──────── AVAILABLE RECORDS
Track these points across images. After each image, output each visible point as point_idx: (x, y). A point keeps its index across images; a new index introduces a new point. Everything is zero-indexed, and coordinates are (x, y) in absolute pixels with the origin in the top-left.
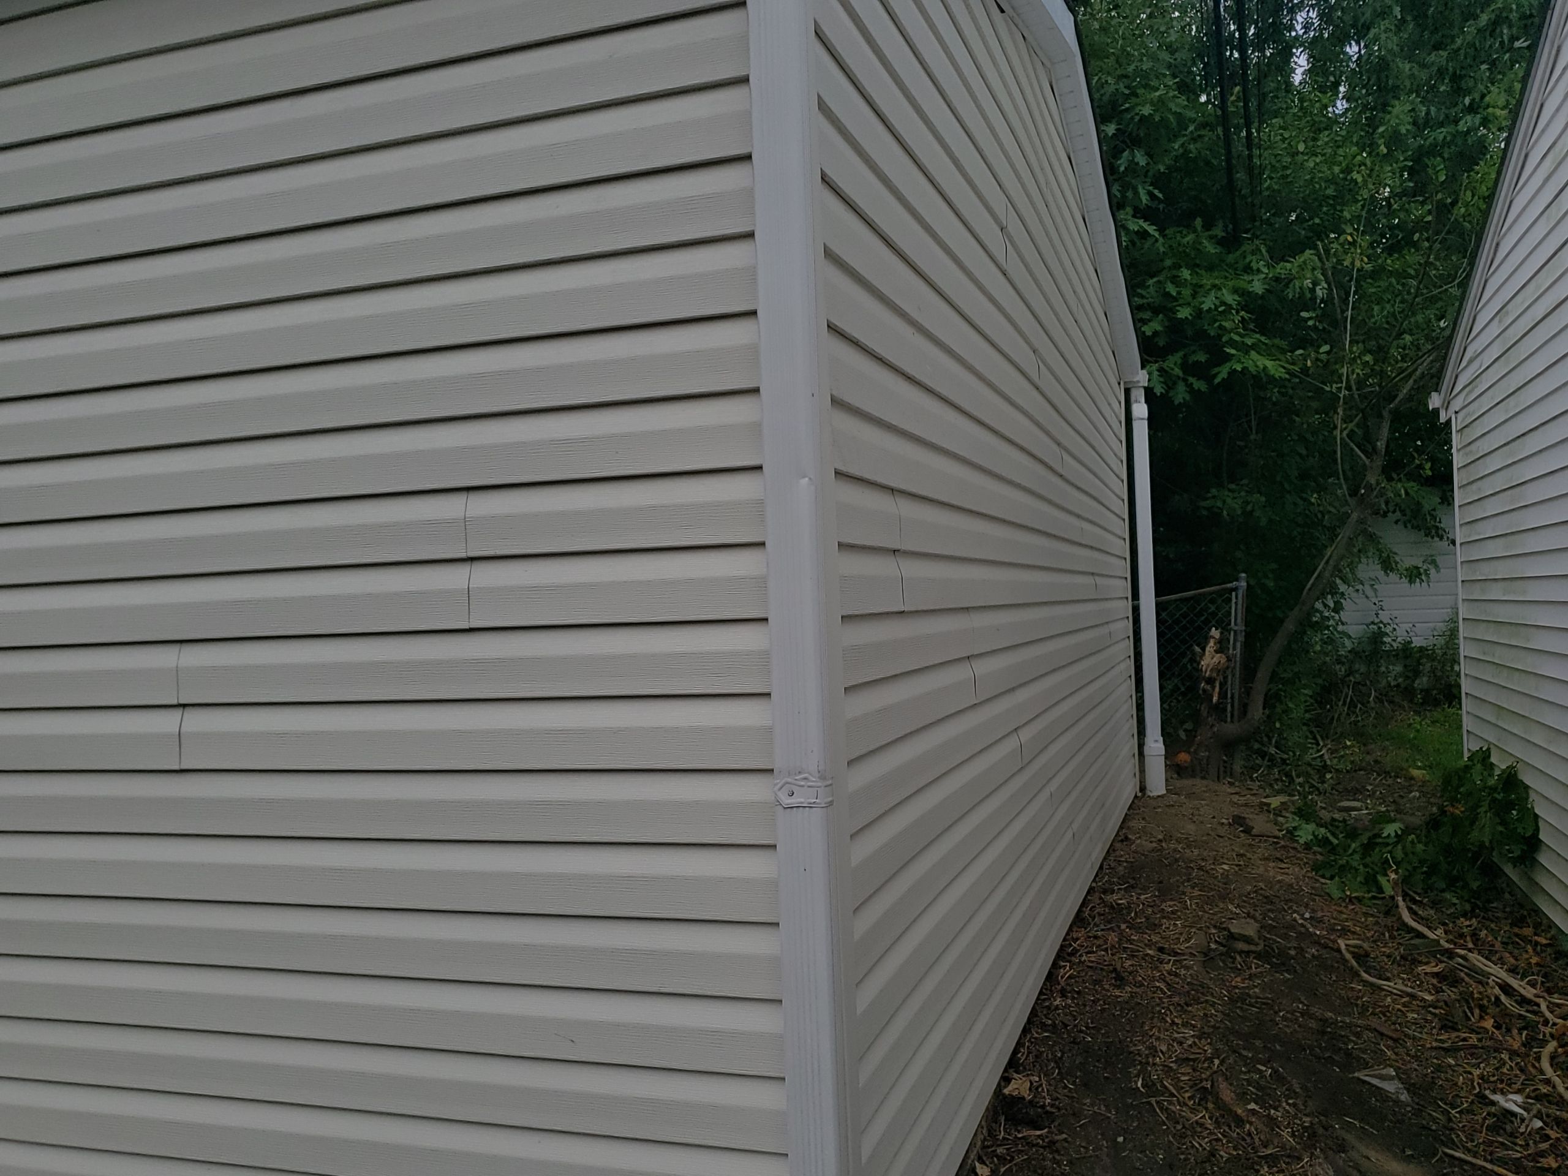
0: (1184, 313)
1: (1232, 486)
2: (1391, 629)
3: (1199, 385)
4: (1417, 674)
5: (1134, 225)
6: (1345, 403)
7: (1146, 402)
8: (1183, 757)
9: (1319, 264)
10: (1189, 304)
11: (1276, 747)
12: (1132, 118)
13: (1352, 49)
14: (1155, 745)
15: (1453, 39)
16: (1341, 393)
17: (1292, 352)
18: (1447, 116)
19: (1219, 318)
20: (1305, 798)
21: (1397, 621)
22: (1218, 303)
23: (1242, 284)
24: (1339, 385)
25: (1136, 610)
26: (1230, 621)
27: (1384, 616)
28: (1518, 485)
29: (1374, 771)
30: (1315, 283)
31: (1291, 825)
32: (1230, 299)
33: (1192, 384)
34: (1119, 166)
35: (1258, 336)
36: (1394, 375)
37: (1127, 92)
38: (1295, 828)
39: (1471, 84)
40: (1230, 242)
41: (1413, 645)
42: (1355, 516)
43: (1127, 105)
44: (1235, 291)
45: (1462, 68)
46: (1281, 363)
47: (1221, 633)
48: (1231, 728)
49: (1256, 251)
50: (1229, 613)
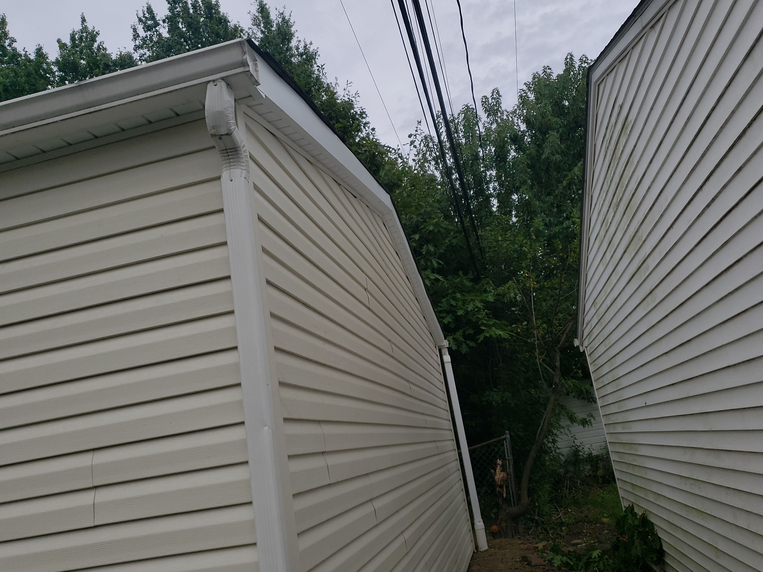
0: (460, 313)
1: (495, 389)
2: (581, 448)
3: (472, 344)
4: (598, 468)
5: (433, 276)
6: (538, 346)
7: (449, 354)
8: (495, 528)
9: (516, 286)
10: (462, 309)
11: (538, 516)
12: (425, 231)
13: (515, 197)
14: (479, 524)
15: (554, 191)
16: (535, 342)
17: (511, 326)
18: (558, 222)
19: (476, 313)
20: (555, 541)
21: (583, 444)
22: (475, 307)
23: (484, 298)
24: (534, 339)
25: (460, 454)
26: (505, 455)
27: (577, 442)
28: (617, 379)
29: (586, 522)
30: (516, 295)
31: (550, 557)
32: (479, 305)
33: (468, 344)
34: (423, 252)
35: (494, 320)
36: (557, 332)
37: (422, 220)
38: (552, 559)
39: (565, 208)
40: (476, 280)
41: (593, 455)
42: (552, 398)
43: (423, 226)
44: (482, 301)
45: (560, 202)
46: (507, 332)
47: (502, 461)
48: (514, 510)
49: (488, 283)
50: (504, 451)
────────────────
TASK DESCRIPTION: From the data above, output only the lines between the line containing "27: (1384, 616)" and the line containing "49: (1256, 251)", inclusive, exactly as written.

RESPONSE TO THE TASK:
27: (1384, 616)
28: (1518, 485)
29: (1374, 771)
30: (1315, 283)
31: (1291, 825)
32: (1230, 299)
33: (1192, 384)
34: (1119, 166)
35: (1258, 336)
36: (1394, 375)
37: (1127, 92)
38: (1295, 828)
39: (1471, 84)
40: (1230, 242)
41: (1413, 645)
42: (1355, 516)
43: (1127, 105)
44: (1235, 291)
45: (1462, 68)
46: (1281, 363)
47: (1221, 633)
48: (1231, 728)
49: (1256, 251)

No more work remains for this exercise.